For a modern celebrity, Barrowman is a distinct oddity. His smile is not only a permanent fixture, but also a seemingly genuine one. While many of his peers are subject to anxiety and turmoil and tabloid scandal, he appears to glide through life with unerring optimism. Here is a man, you feel, who could front infomercials for any old tat and feel privileged to do so. It's simply his natural born character, he argues, and doubtless it is. Also, he has a very settled private life, happily married to his partner of 16 years, the architect Scott Gill. And while he insists they have suffered their fair share of tragedy – the death of their dog, and the loss of respective family members to brain tumours and cancer – he adds "the good far outweighs the bad, and I cannot help but focus on that. Why wouldn't I? I meet so many people in this industry who always feel the need to complain about everything, and it makes me so angry. Why would you bother getting into this business if it's only going to make you even more miserable than you were before? I don't understand it."

He very probably doesn't have a negative bone in his body, does he? "And what's wrong with being positive and well-balanced!" he shouts, his eyes as wide as an evangelist's. It's a shame, I tell him, that his enthusiasm doesn't come bottled. He'd make a fortune selling it. Then again, perhaps it's a good thing. Britain would implode if everyone were quite so buoyant as he. He laughs riotously, and everything but his chestnut hair quakes.

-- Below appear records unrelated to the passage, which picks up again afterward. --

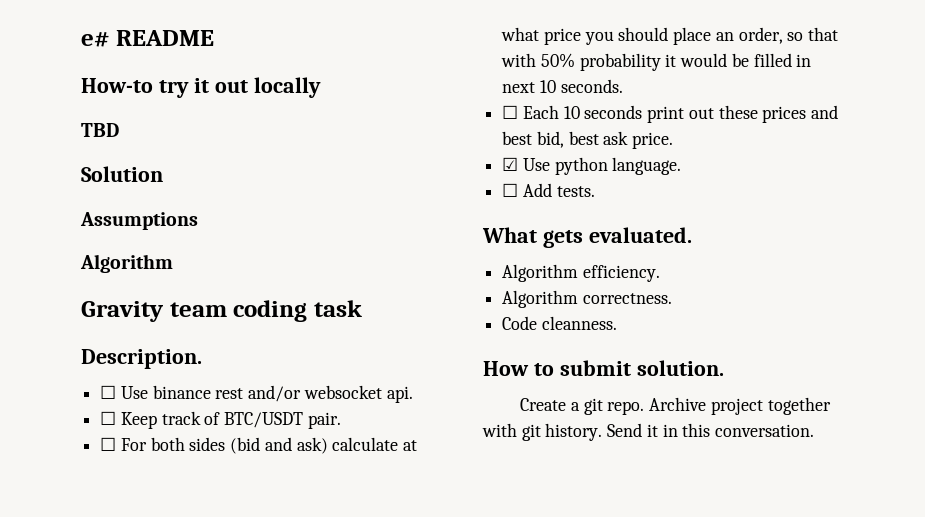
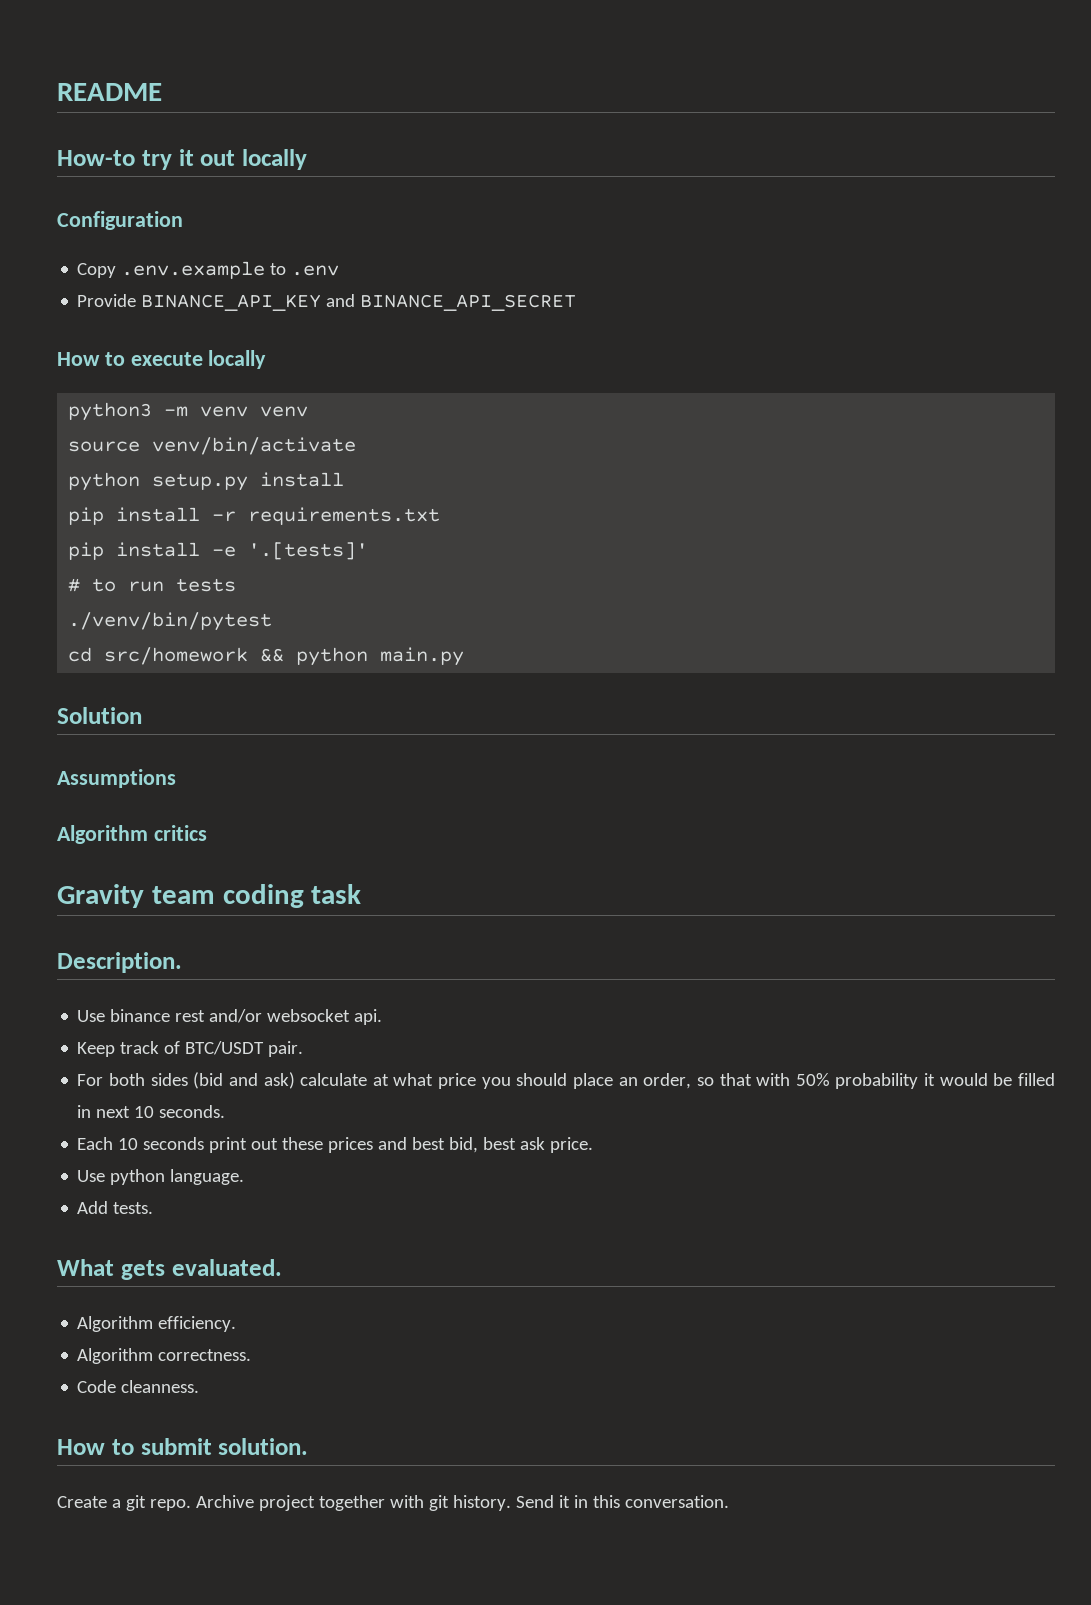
[81,31,109,47] e# -> (57, 92) none
[81,123,119,137] TBD -> [57,211,183,230] [77,261,340,279] [77,294,577,311] [57,350,267,369] [68,402,309,421] [68,437,357,455] [68,472,345,491] [68,507,441,525] [68,542,369,560] [68,578,237,592] [68,612,273,631] [68,647,465,666] Configuration // Copy .env.example to .env // Provide BINANCE_API_KEY and BINANCE_API_SECRET // How to execute locally // python3 -m venv venv // source venv/bin/activate // python setup.py install // pip install -r requirements.txt // pip install -e '.[tests]' // # to run tests // ./venv/bin/pytest // cd src/homework && python main.py
(173, 263) none -> [153,825,207,841] critics
[100,385,117,399] ☐ -> (182, 962) none
[100,411,117,425] ☐ -> (383, 1017) none
[100,437,117,451] ☐ -> (304, 1049) none
[502,105,519,119] ☐ -> (226, 1111) none
[502,157,519,171] ☑ -> (594, 1145) none
[502,183,519,197] ☐ -> (245, 1177) none

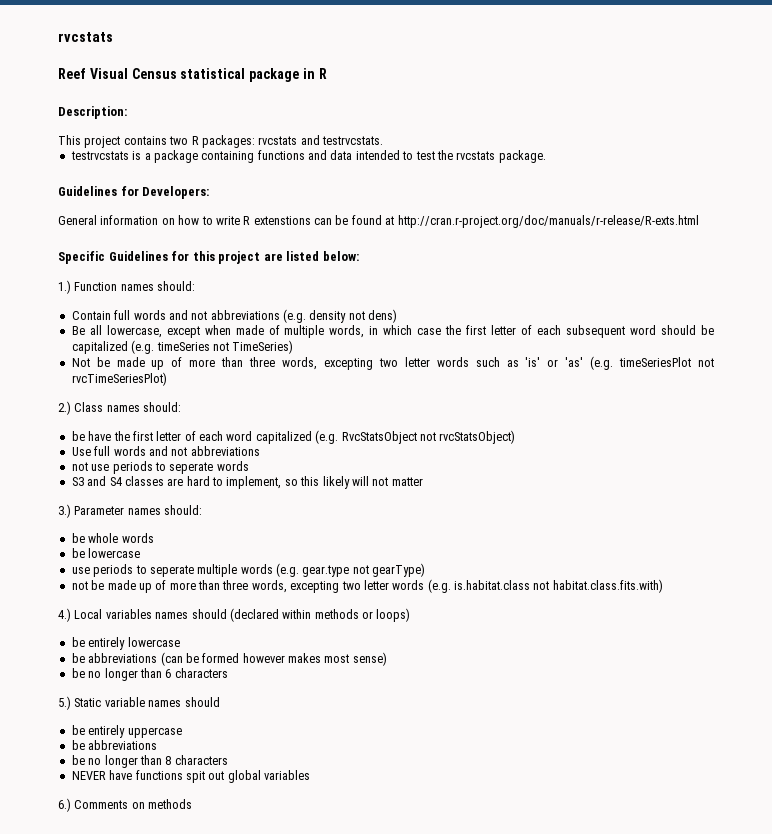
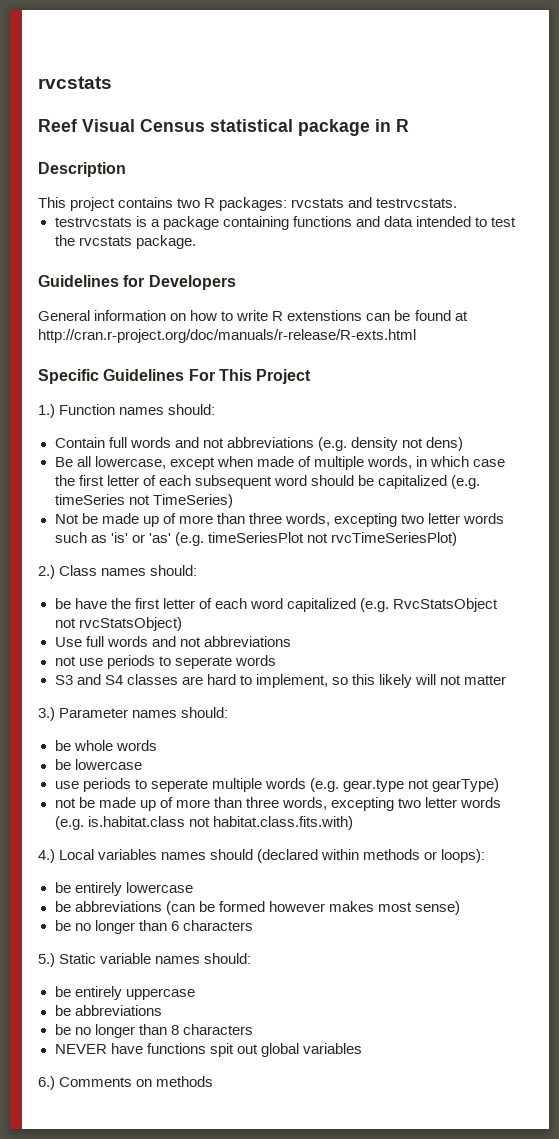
[58,106,127,119] Description: -> [38,162,126,177] Description
[142,186,210,199] Developers: -> [148,275,236,290] Developers
[171,251,359,264] for this project are listed below: -> [188,369,312,384] For This Project
[376,608,411,622] loops) -> [441,849,486,863] loops):
[184,697,220,707] should -> [204,953,252,964] should:

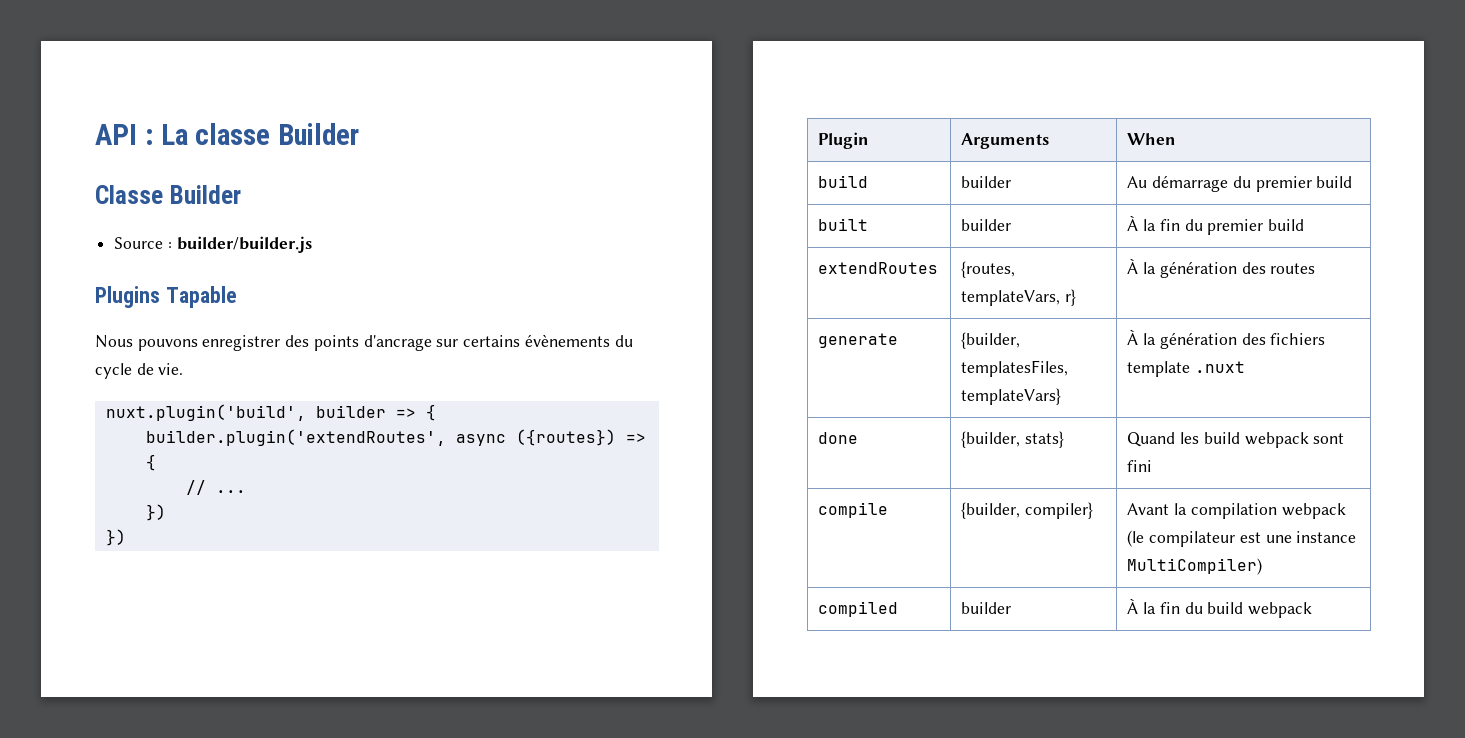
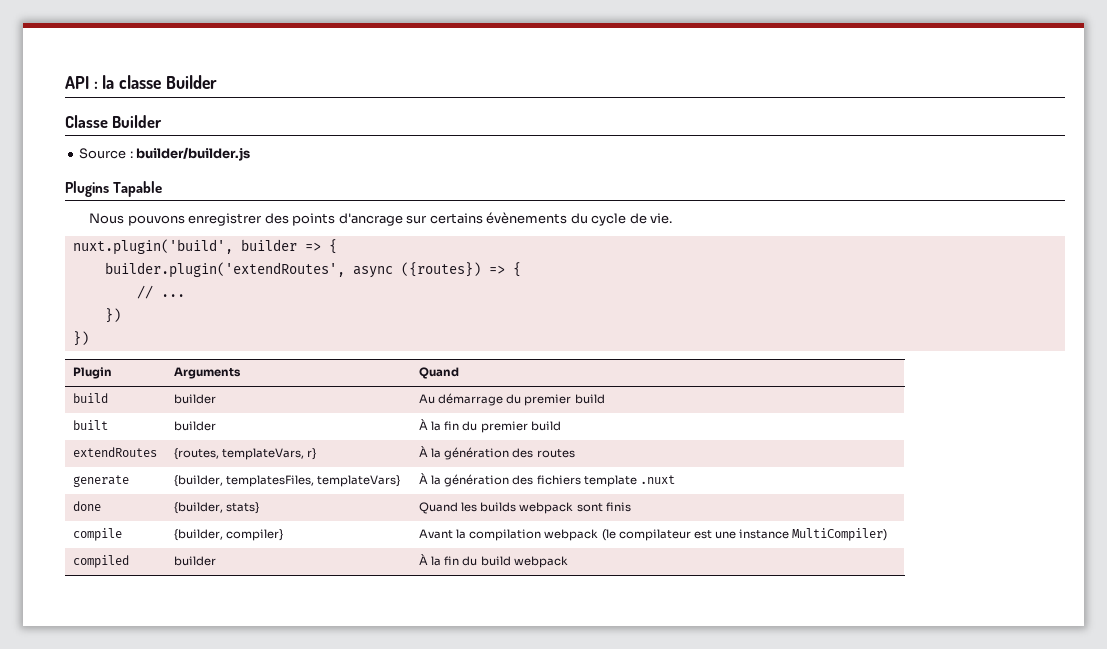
[160,124,188,145] La -> [102,75,115,89] la
[1127,133,1177,145] When -> [419,367,460,379] Quand
[1203,432,1240,444] build -> [480,502,517,512] builds
[1127,460,1153,472] fini -> [605,502,631,512] finis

And so there we have it: John Barrowman, a man, a veritable lifeforce, so very happy with his lot: overjoyed to be the lead in Torchwood, thrilled at being a TV judge, and proud of his album of cheesily impassioned Eighties' ballads, each a dollop of sunshine that affords him a pulsing, Ready Brek glow.

His producer emerges from the studio now, and taps his watch. The performer stands to leave, he says nice things in parting, and then bounds off down the corridor, whistling loudly. It is, of course, a happy tune.